- Racing Colours of John P McManus
- Sire: Dynaformer
- Dam: Angel In My Heart
- Damsire: Rainbow Quest
- Sex: Gelding
- Foaled: 17 February 2008
- Country: United States of America
- Colour: Bay
- Breeder: Flaxman Holdings Limited
- Owner: John P McManus
- Trainer: Gordon Elliott
- Record: 43:9,7,3
- Earnings: £569,061

= Cause of Causes (horse) =

American-bred Thoroughbred racehorse

Cause Of Causes (17 February 2008 – 19 April 2021) was an American-bred thoroughbred racehorse.

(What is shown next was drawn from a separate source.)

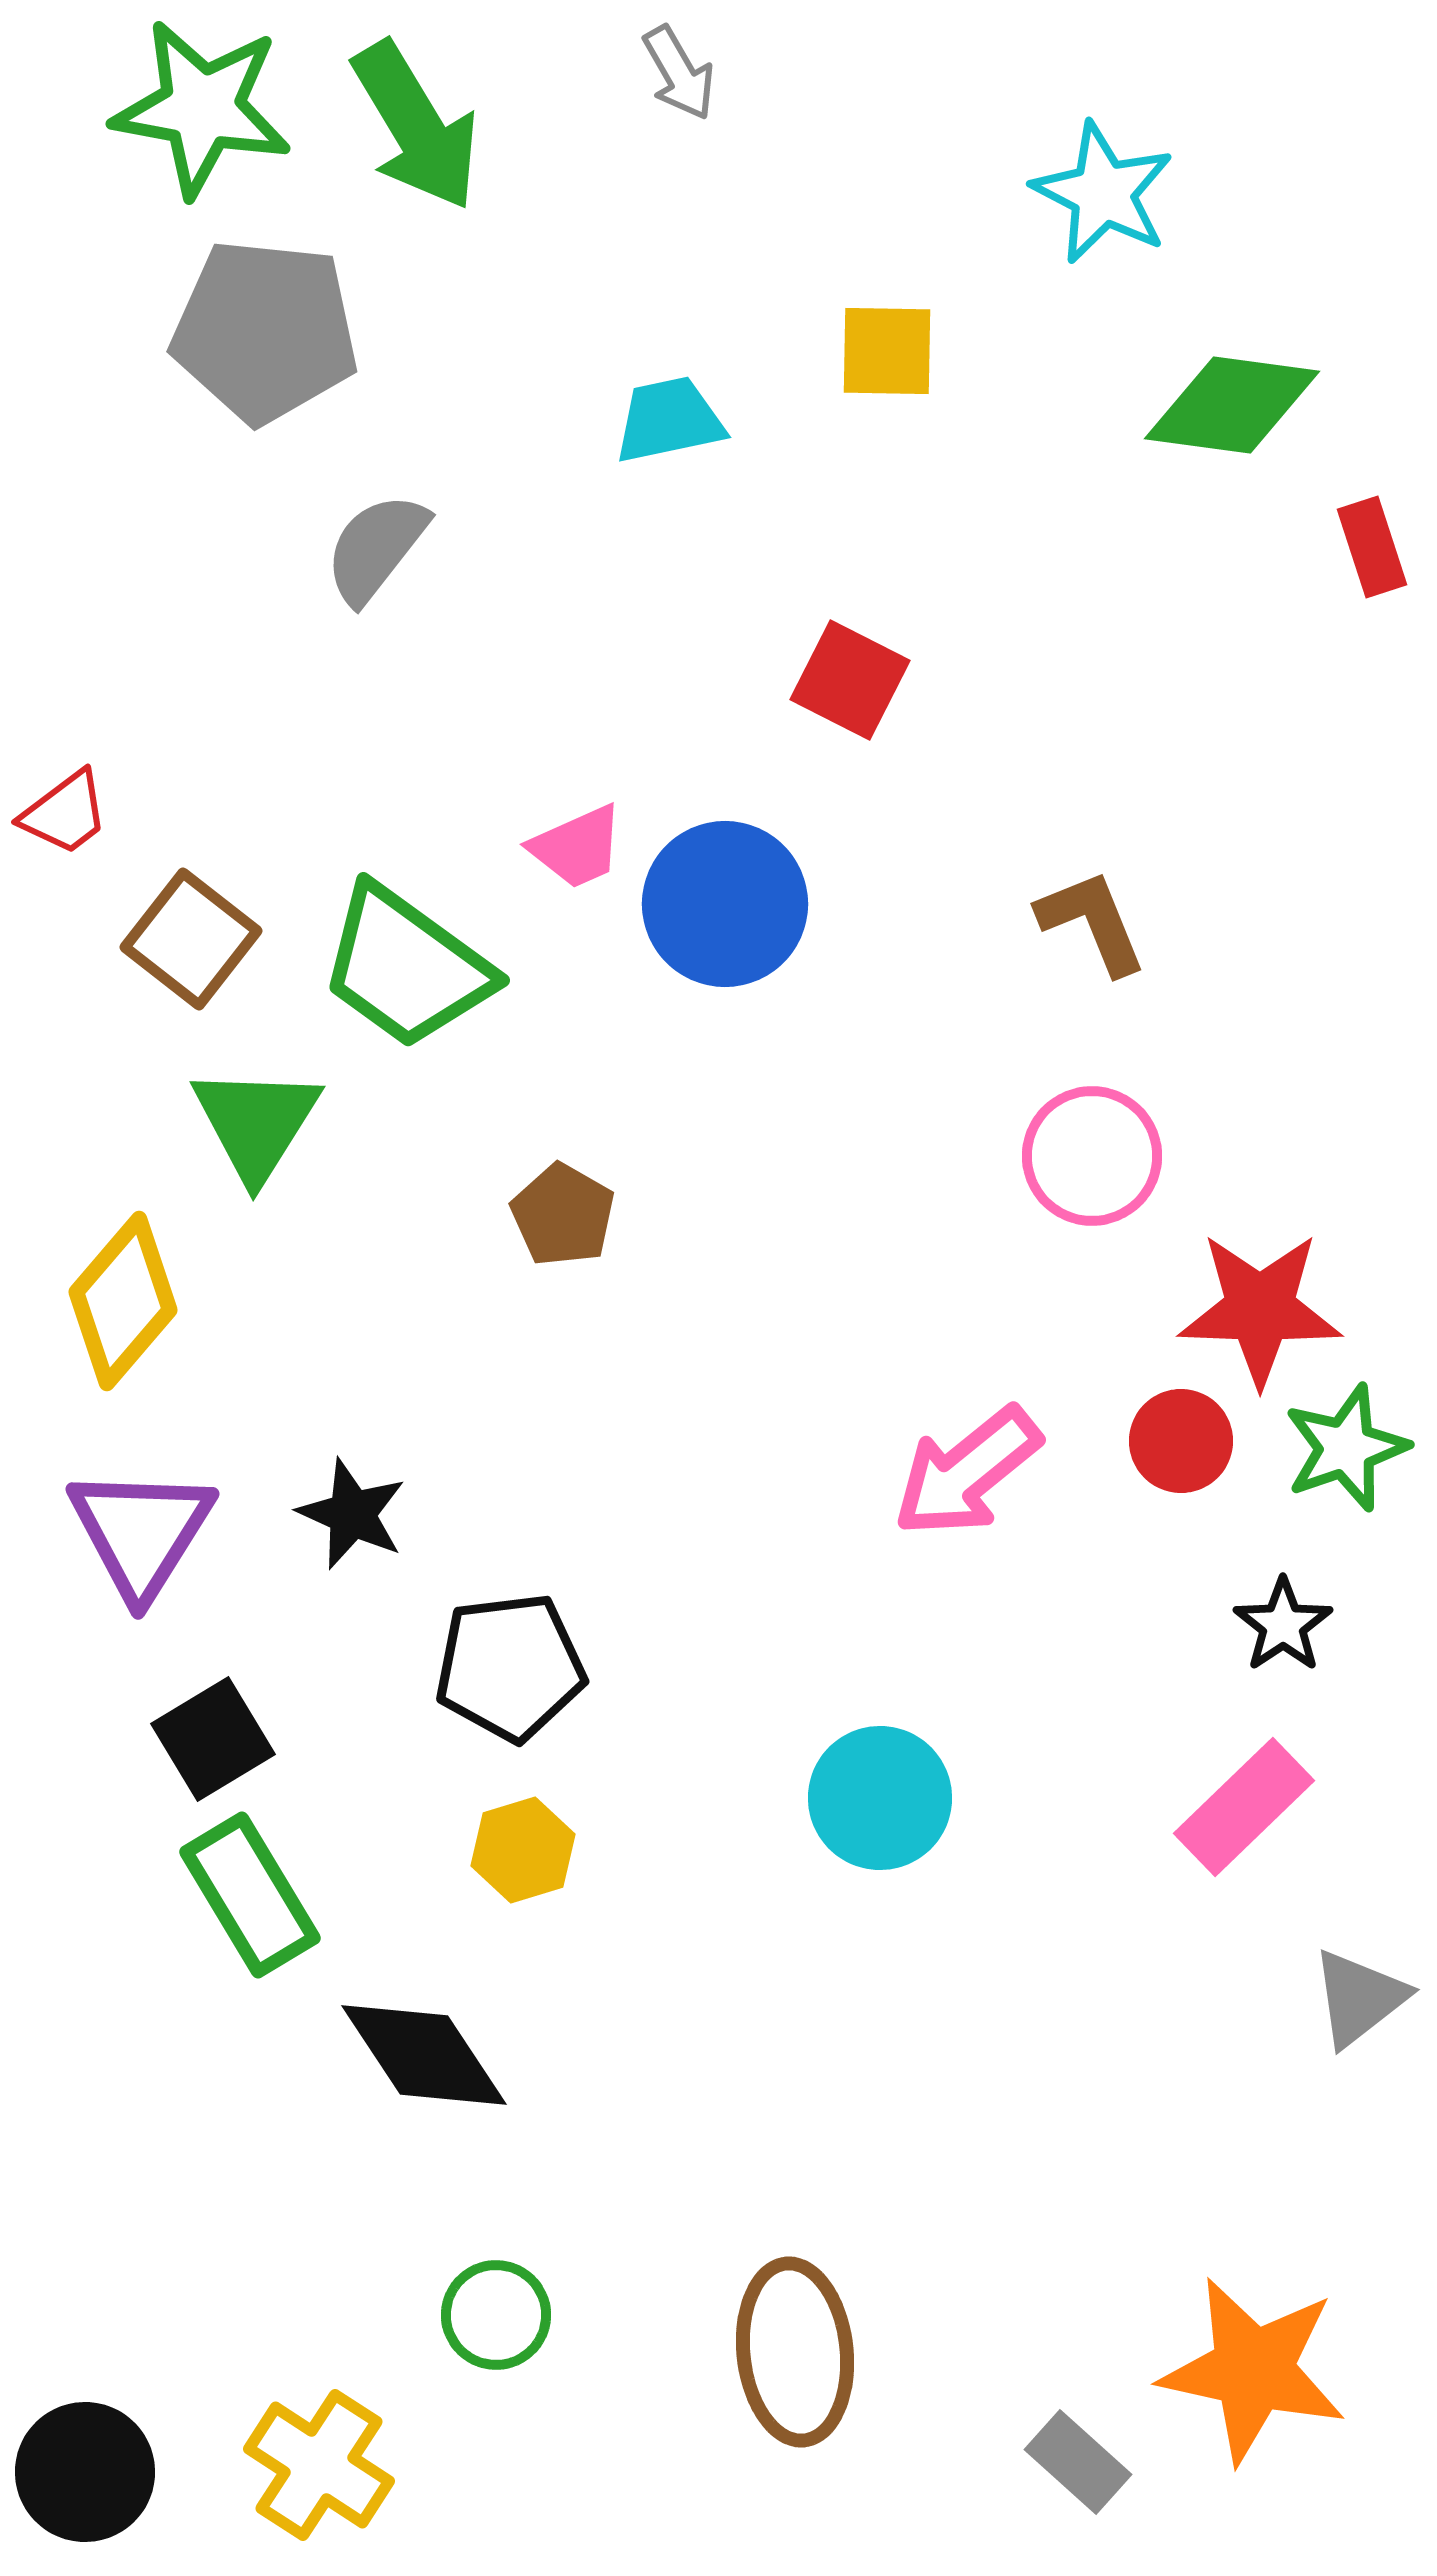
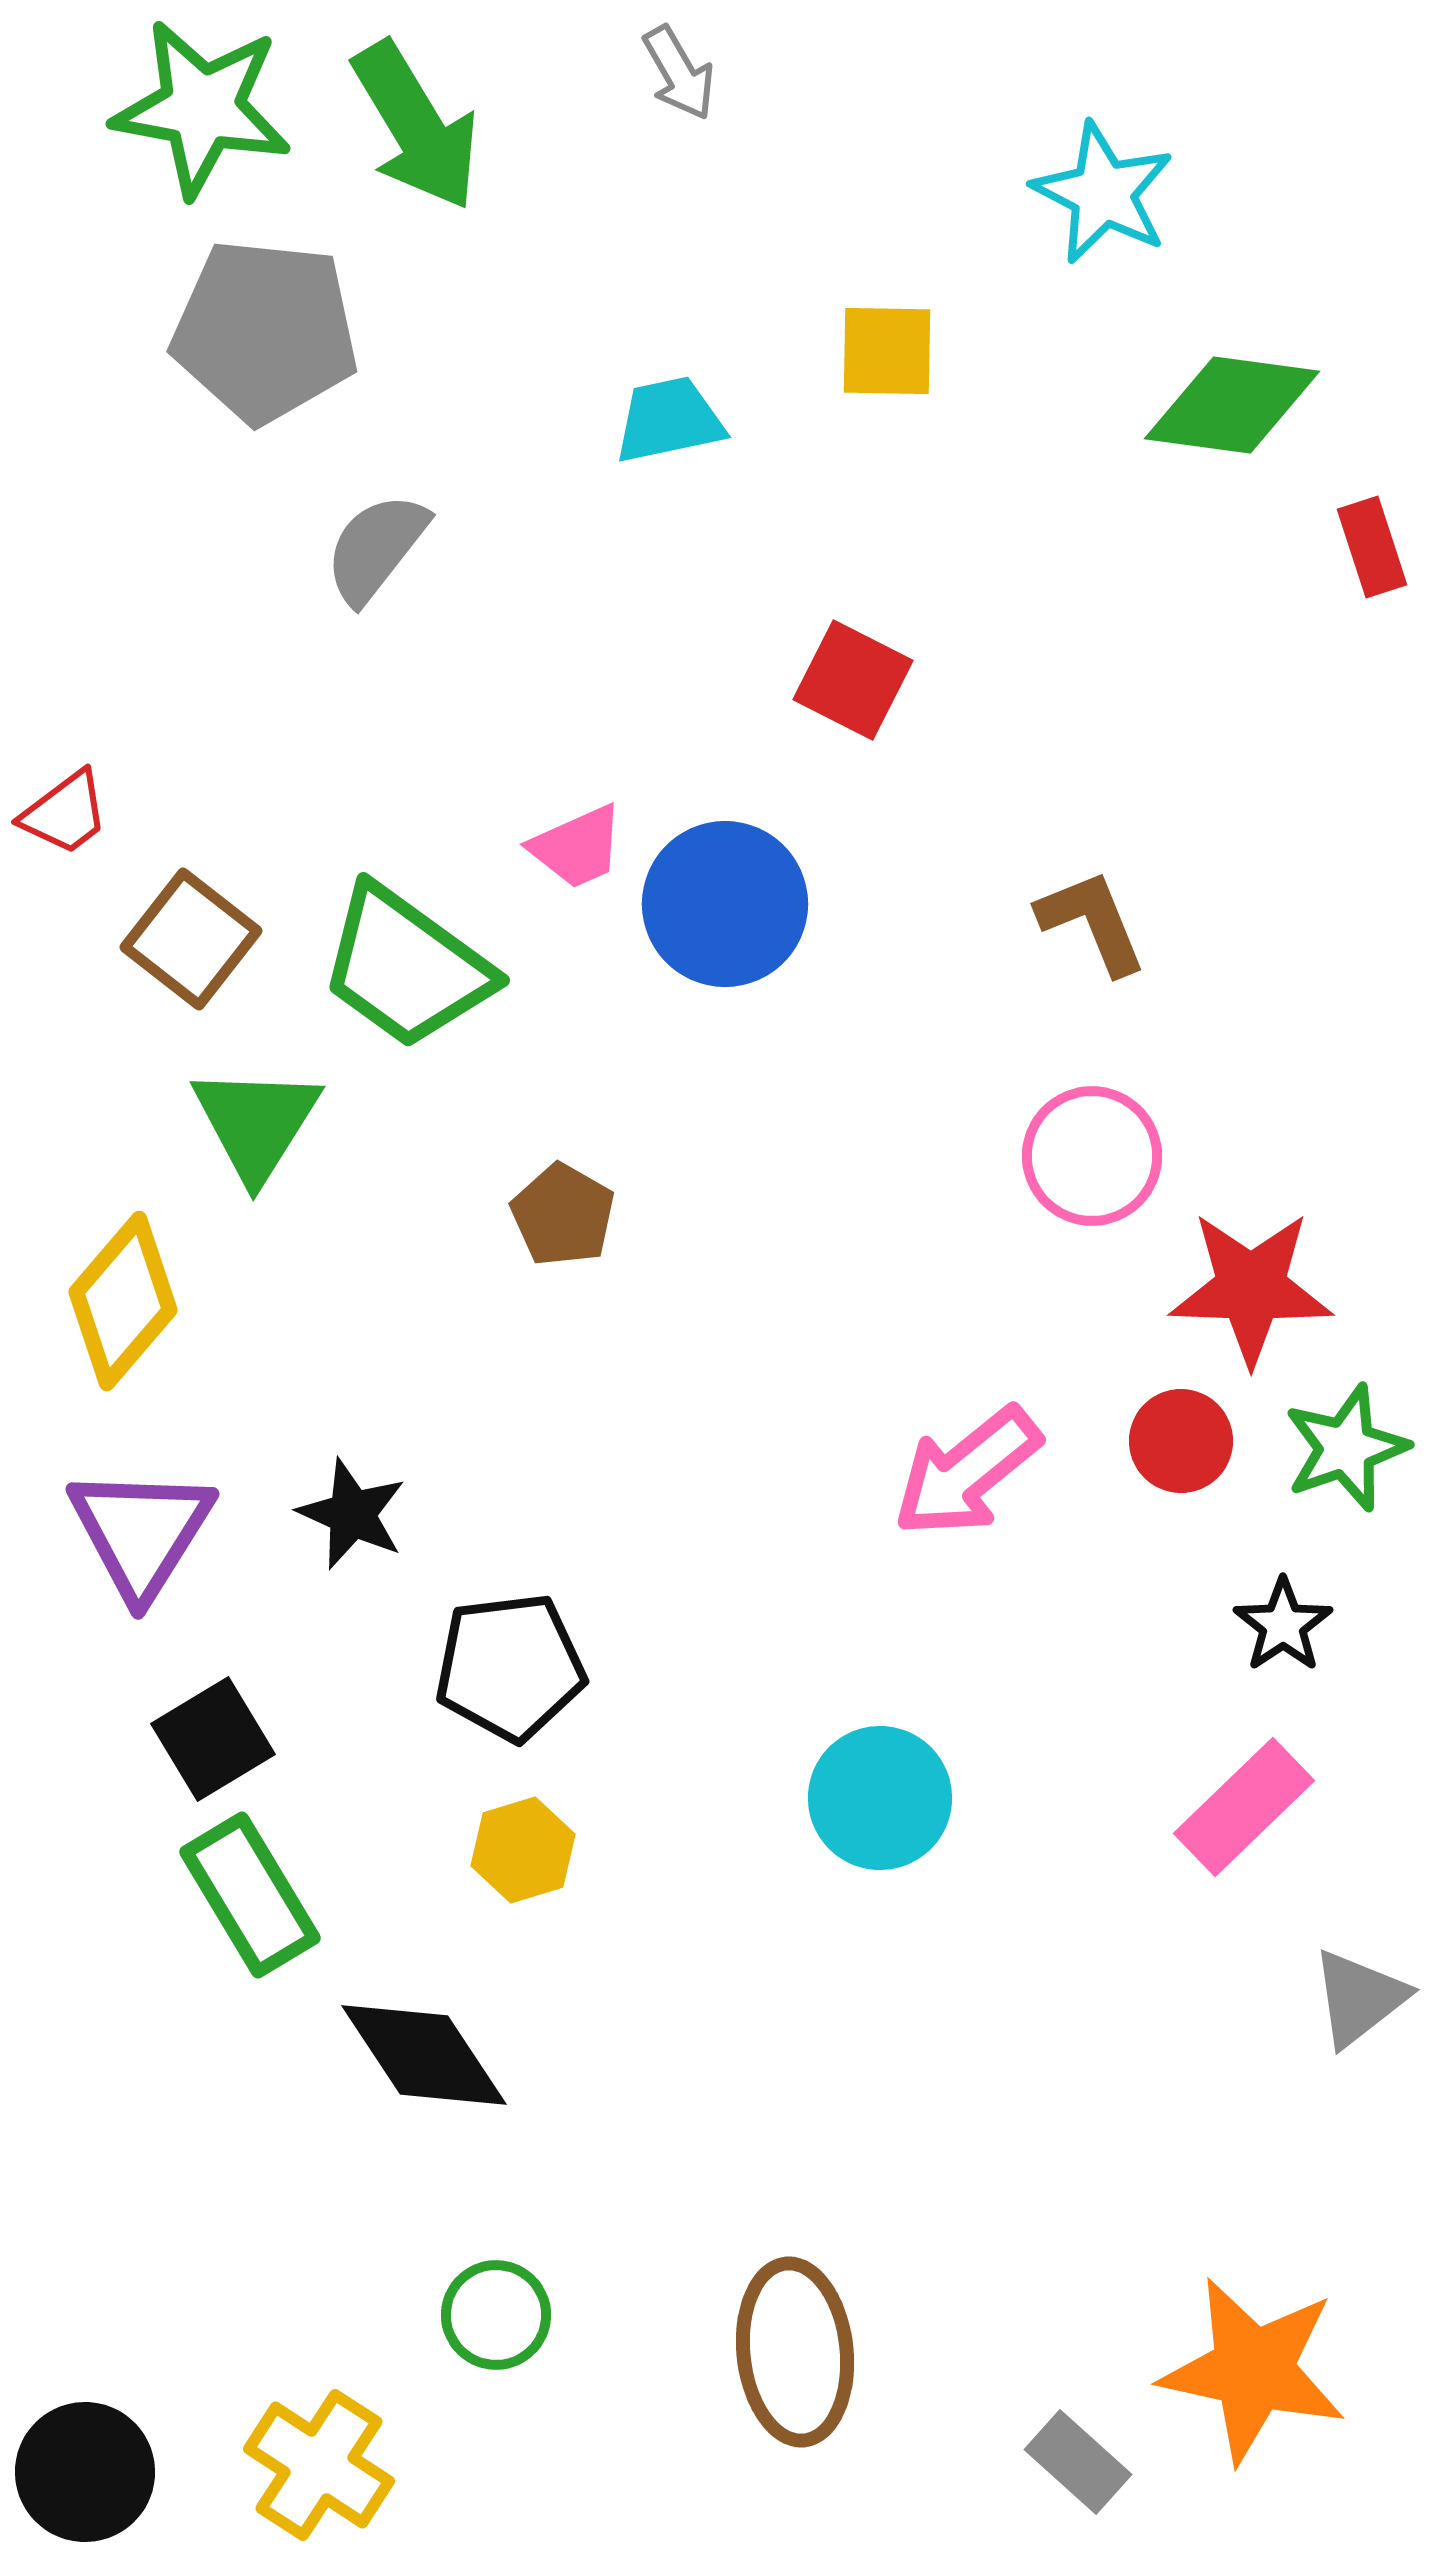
red square at (850, 680): moved 3 px right
red star at (1260, 1309): moved 9 px left, 21 px up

He was best known for three Cheltenham Festival victories.

==Career==
Cause Of Causes was bred in the United States by Flaxman Holdings. He won his first and only race on the flat in 2011 in France.

In 2012, training was switched from France to Ireland with Gordon Elliott as the horse was sold to the Timeform Betfair Racing Club. Success followed with victories at Kilbeggan, Downpatrick, Navan and Ascot. Ultimately, Cause Of Causes was entered into the 2013 Supreme Novices Hurdle at the Cheltenham Festival, finishing 7th.

Following this, prolific owner J P McManus acquired the horse. The first run in his colours was at Roscommon Racecourse on 10 June 2013.

The first victory for new owner McManus came at the Cheltenham Festival in 2015, winning the National Hunt Chase Challenge Cup ridden by Jamie Codd. A month later, Cause Of Causes would finish 8th in the Grand National at Aintree.

After a lengthy break, Cause Of Causes won again at the 2016 Cheltenham Festival taking victory in the Fulke Walwyn Kim Muir Challenge Cup again with Codd as jockey.

A barren spell, including two races where he was pulled up would again follow. However, on return to Cheltenham in 2017, he would take his final race victory in the Glenfarclas Cross Country Chase. Cause Of Causes had another attempt at winning the Grand National at Aintree in the same year, finishing second to One For Arthur.

In 2018, Cause Of Causes would attempt to win another Cross Country Chase at Cheltenham but was pulled up. On 9 April 2018, Frank Berry who is McManus' racing manager confirmed he was retired due to injury.

Cause Of Causes died aged 13 of a heart attack at Martinstown Stud in Ireland.